Aus der Reihe „Leipziger Stimmen“: Der Schriftsteller Clemens Meyer („Als wir träumten“) macht sich Gedanken über eine Welt, die angesichts der Kriegsschrecken gerade völlig ins Wanken gerät und über Erinnerungen, die helfen, das Chaos ein wenig einzufangen.
Leipzig.Viel geht mir durch den Kopf, während es langsam Frühling wird in der Tieflandbucht, durch die aber immer wieder die eisigen Winde aus dem Osten wehen, nannte man die nicht früher „Russenpeitsche“, aber dazu später mehr.
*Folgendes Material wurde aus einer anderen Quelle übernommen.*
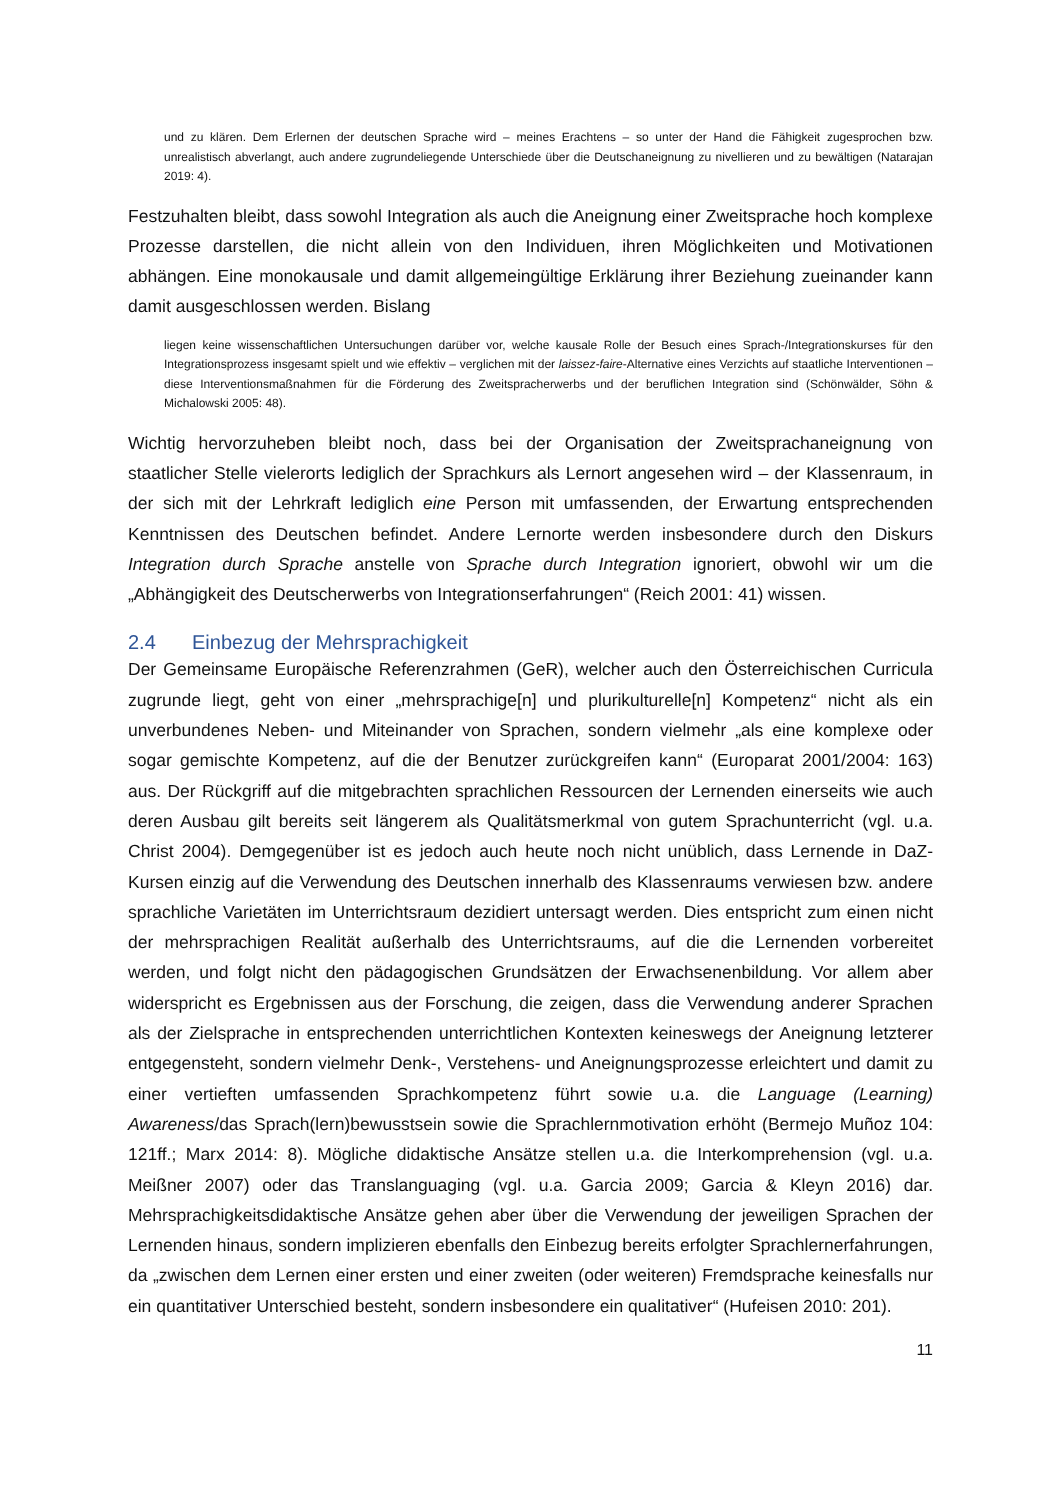und zu klären. Dem Erlernen der deutschen Sprache wird – meines Erachtens – so unter der Hand die Fähigkeit zugesprochen bzw. unrealistisch abverlangt, auch andere zugrundeliegende Unterschiede über die Deutschaneignung zu nivellieren und zu bewältigen (Natarajan 2019: 4).
Festzuhalten bleibt, dass sowohl Integration als auch die Aneignung einer Zweitsprache hoch komplexe Prozesse darstellen, die nicht allein von den Individuen, ihren Möglichkeiten und Motivationen abhängen. Eine monokausale und damit allgemeingültige Erklärung ihrer Beziehung zueinander kann damit ausgeschlossen werden. Bislang
liegen keine wissenschaftlichen Untersuchungen darüber vor, welche kausale Rolle der Besuch eines Sprach-/Integrationskurses für den Integrationsprozess insgesamt spielt und wie effektiv – verglichen mit der laissez-faire-Alternative eines Verzichts auf staatliche Interventionen – diese Interventionsmaßnahmen für die Förderung des Zweitspracherwerbs und der beruflichen Integration sind (Schönwälder, Söhn & Michalowski 2005: 48).
Wichtig hervorzuheben bleibt noch, dass bei der Organisation der Zweitsprachaneignung von staatlicher Stelle vielerorts lediglich der Sprachkurs als Lernort angesehen wird – der Klassenraum, in der sich mit der Lehrkraft lediglich eine Person mit umfassenden, der Erwartung entsprechenden Kenntnissen des Deutschen befindet. Andere Lernorte werden insbesondere durch den Diskurs Integration durch Sprache anstelle von Sprache durch Integration ignoriert, obwohl wir um die „Abhängigkeit des Deutscherwerbs von Integrationserfahrungen“ (Reich 2001: 41) wissen.
2.4 Einbezug der Mehrsprachigkeit
Der Gemeinsame Europäische Referenzrahmen (GeR), welcher auch den Österreichischen Curricula zugrunde liegt, geht von einer „mehrsprachige[n] und plurikulturelle[n] Kompetenz“ nicht als ein unverbundenes Neben- und Miteinander von Sprachen, sondern vielmehr „als eine komplexe oder sogar gemischte Kompetenz, auf die der Benutzer zurückgreifen kann“ (Europarat 2001/2004: 163) aus. Der Rückgriff auf die mitgebrachten sprachlichen Ressourcen der Lernenden einerseits wie auch deren Ausbau gilt bereits seit längerem als Qualitätsmerkmal von gutem Sprachunterricht (vgl. u.a. Christ 2004). Demgegenüber ist es jedoch auch heute noch nicht unüblich, dass Lernende in DaZ-Kursen einzig auf die Verwendung des Deutschen innerhalb des Klassenraums verwiesen bzw. andere sprachliche Varietäten im Unterrichtsraum dezidiert untersagt werden. Dies entspricht zum einen nicht der mehrsprachigen Realität außerhalb des Unterrichtsraums, auf die die Lernenden vorbereitet werden, und folgt nicht den pädagogischen Grundsätzen der Erwachsenenbildung. Vor allem aber widerspricht es Ergebnissen aus der Forschung, die zeigen, dass die Verwendung anderer Sprachen als der Zielsprache in entsprechenden unterrichtlichen Kontexten keineswegs der Aneignung letzterer entgegensteht, sondern vielmehr Denk-, Verstehens- und Aneignungsprozesse erleichtert und damit zu einer vertieften umfassenden Sprachkompetenz führt sowie u.a. die Language (Learning) Awareness/das Sprach(lern)bewusstsein sowie die Sprachlernmotivation erhöht (Bermejo Muñoz 104: 121ff.; Marx 2014: 8). Mögliche didaktische Ansätze stellen u.a. die Interkomprehension (vgl. u.a. Meißner 2007) oder das Translanguaging (vgl. u.a. Garcia 2009; Garcia & Kleyn 2016) dar. Mehrsprachigkeitsdidaktische Ansätze gehen aber über die Verwendung der jeweiligen Sprachen der Lernenden hinaus, sondern implizieren ebenfalls den Einbezug bereits erfolgter Sprachlernerfahrungen, da „zwischen dem Lernen einer ersten und einer zweiten (oder weiteren) Fremdsprache keinesfalls nur ein quantitativer Unterschied besteht, sondern insbesondere ein qualitativer“ (Hufeisen 2010: 201).
11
Denn schwer fällt es, die Gedanken zu ordnen, was wollte man nicht alles schreiben und beschreiben, über welche unerhörte Begebenheit in unserer Stadt aufklären oder sie verklären, wo wird von wem welche Tradition ohne Sinn und Verstand beendet, wo türmen sich die Ärgernisse, warum hat die kleine Buchmesse der Stadt so gut getan und wird es jemals wieder eine große geben (Kulturministerin Roth war da und sagte: ja!), warum wurde ich auf der Eisenbahnstraße, auf Höhe des längst verschwundenen Kinos Wintergarten, mehrfach angesprochen, ob ich Drogen kaufen wolle, ich bin doch nur ein einfacher Trinker, aber der Wodka wird knapp und der Whisky teuer, vieles geht mir durch den drogenfreien Kopf.
Wann wird der nächste Drink im rehabilitierten Westin fällig (an dessen „Schuld“ ich übrigens nie glaubte), und worauf sollen wir trinken, auf alle Idioten dieser Welt? Auf unseren Leipziger Admiral Rudolph Bromme, geboren zu Anger bei Leipzig (Meinem Anger-Crottendorf! „,Moment!“, tönt es über die Crottendorfer Grenze, „Bromme gehört zu Reudnitz!“, schnell werden die Grenzen verschoben und umkämpft...), auf dass der gute Admiral eine Friedensflotte über die Elster in die Mulde, in die Elbe steuere (geht das überhaupt?), die Rietzschke ist ja trockengelegt inzwischen. Ach, ihr Gedanken, ist denn die ganze Welt am Wanken?